■ What needs to be done:
Beginning at the line that holds "List each element's", copy the material below exactly through its last line.

■ Input data:
::::

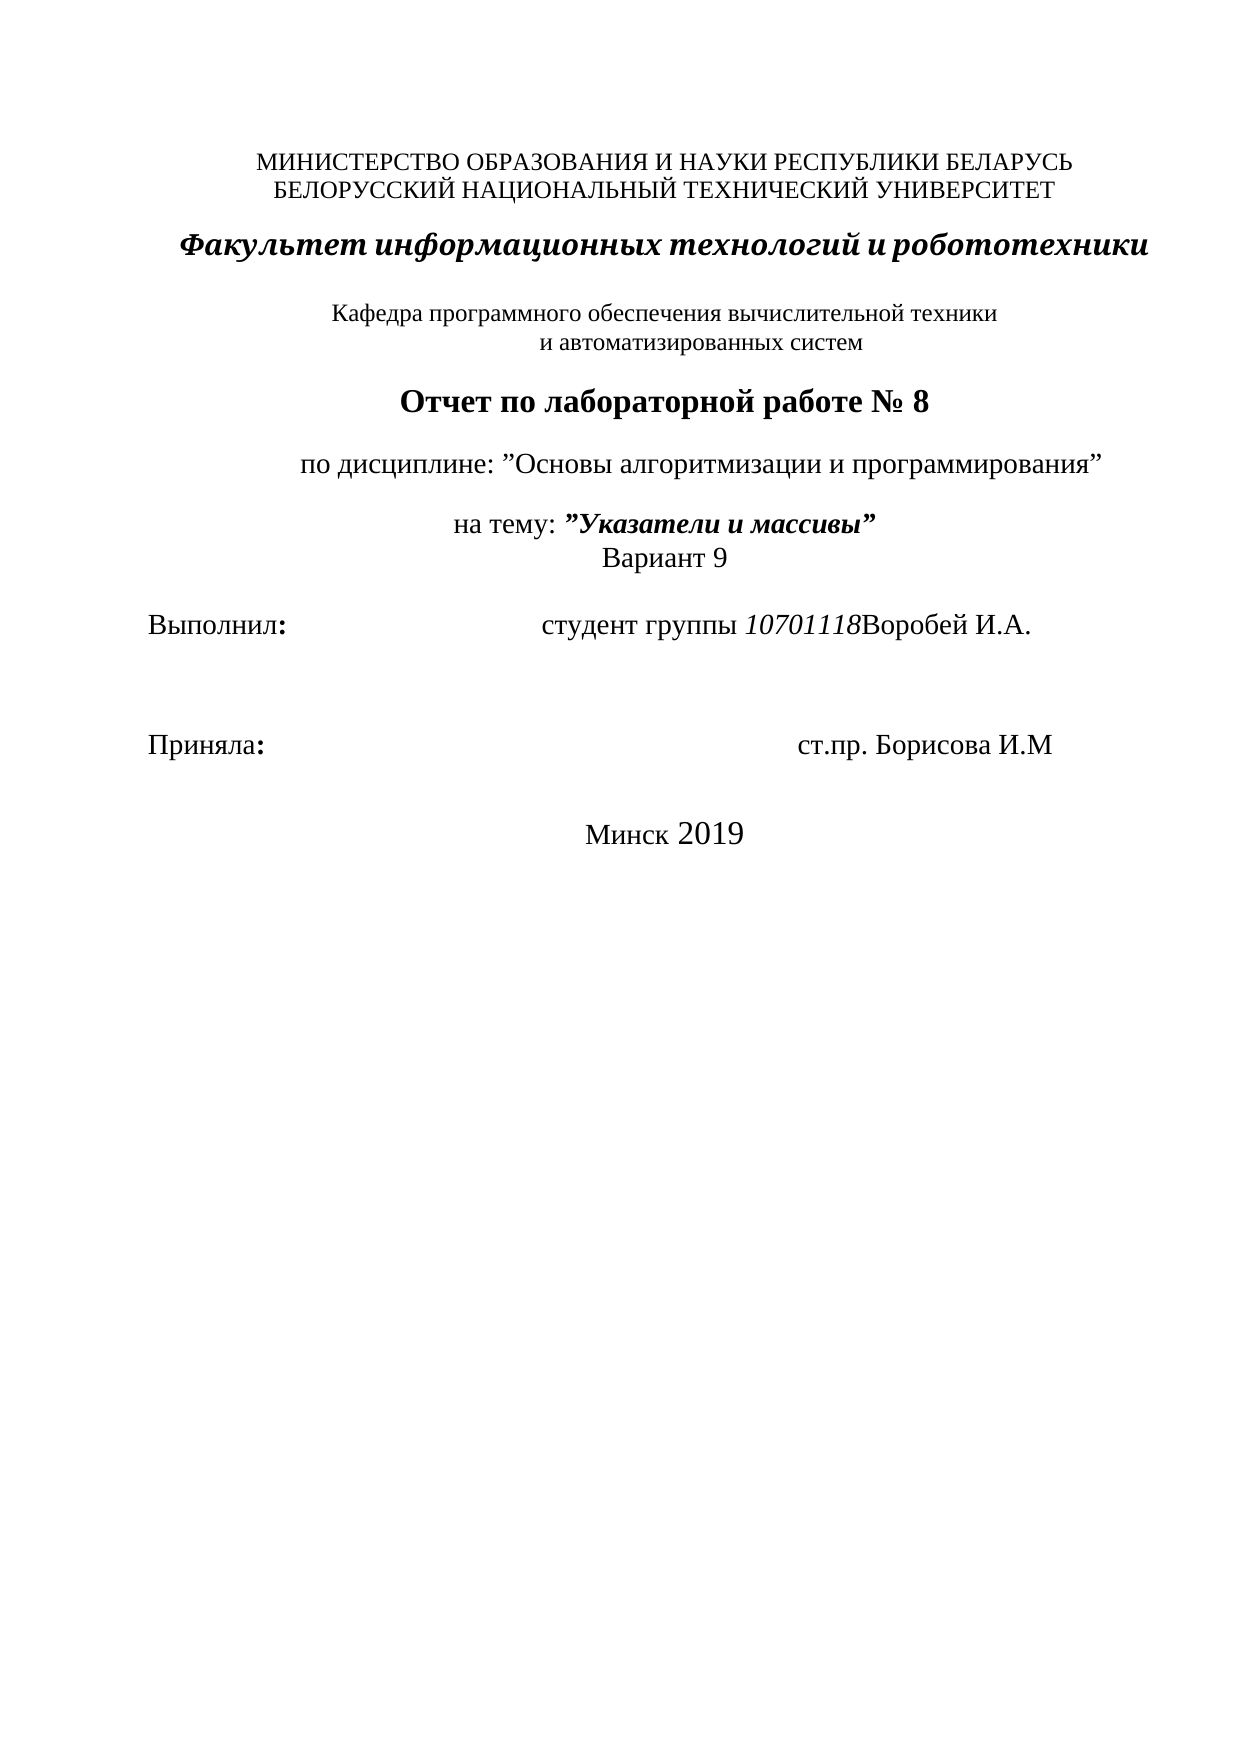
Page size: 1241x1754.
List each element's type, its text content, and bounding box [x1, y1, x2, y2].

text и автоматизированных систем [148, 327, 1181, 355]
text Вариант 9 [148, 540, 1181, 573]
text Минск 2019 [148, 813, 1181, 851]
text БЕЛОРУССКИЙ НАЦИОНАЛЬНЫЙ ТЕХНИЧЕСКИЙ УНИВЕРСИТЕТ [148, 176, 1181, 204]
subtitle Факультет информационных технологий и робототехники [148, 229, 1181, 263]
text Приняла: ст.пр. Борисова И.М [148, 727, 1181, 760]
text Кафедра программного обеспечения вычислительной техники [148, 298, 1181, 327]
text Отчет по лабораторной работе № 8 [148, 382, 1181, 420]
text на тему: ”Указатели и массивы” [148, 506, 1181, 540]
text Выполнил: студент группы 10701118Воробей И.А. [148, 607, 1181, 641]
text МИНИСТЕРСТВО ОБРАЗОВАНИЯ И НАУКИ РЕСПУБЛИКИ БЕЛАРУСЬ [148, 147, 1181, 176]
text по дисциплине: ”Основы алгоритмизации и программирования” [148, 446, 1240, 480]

::::

■ Output for this exercise:
List each element's type, its text content, and bounding box [x1, y1, x2, y2].

text и автоматизированных систем [148, 327, 1181, 355]
text Вариант 9 [148, 540, 1181, 573]
text Минск 2019 [148, 813, 1181, 851]
text БЕЛОРУССКИЙ НАЦИОНАЛЬНЫЙ ТЕХНИЧЕСКИЙ УНИВЕРСИТЕТ [148, 176, 1181, 204]
subtitle Факультет информационных технологий и робототехники [148, 229, 1181, 263]
text Приняла: ст.пр. Борисова И.М [148, 727, 1181, 760]
text Кафедра программного обеспечения вычислительной техники [148, 298, 1181, 327]
text Отчет по лабораторной работе № 8 [148, 382, 1181, 420]
text на тему: ”Указатели и массивы” [148, 506, 1181, 540]
text Выполнил: студент группы 10701118Воробей И.А. [148, 607, 1181, 641]
text МИНИСТЕРСТВО ОБРАЗОВАНИЯ И НАУКИ РЕСПУБЛИКИ БЕЛАРУСЬ [148, 147, 1181, 176]
text по дисциплине: ”Основы алгоритмизации и программирования” [148, 446, 1240, 480]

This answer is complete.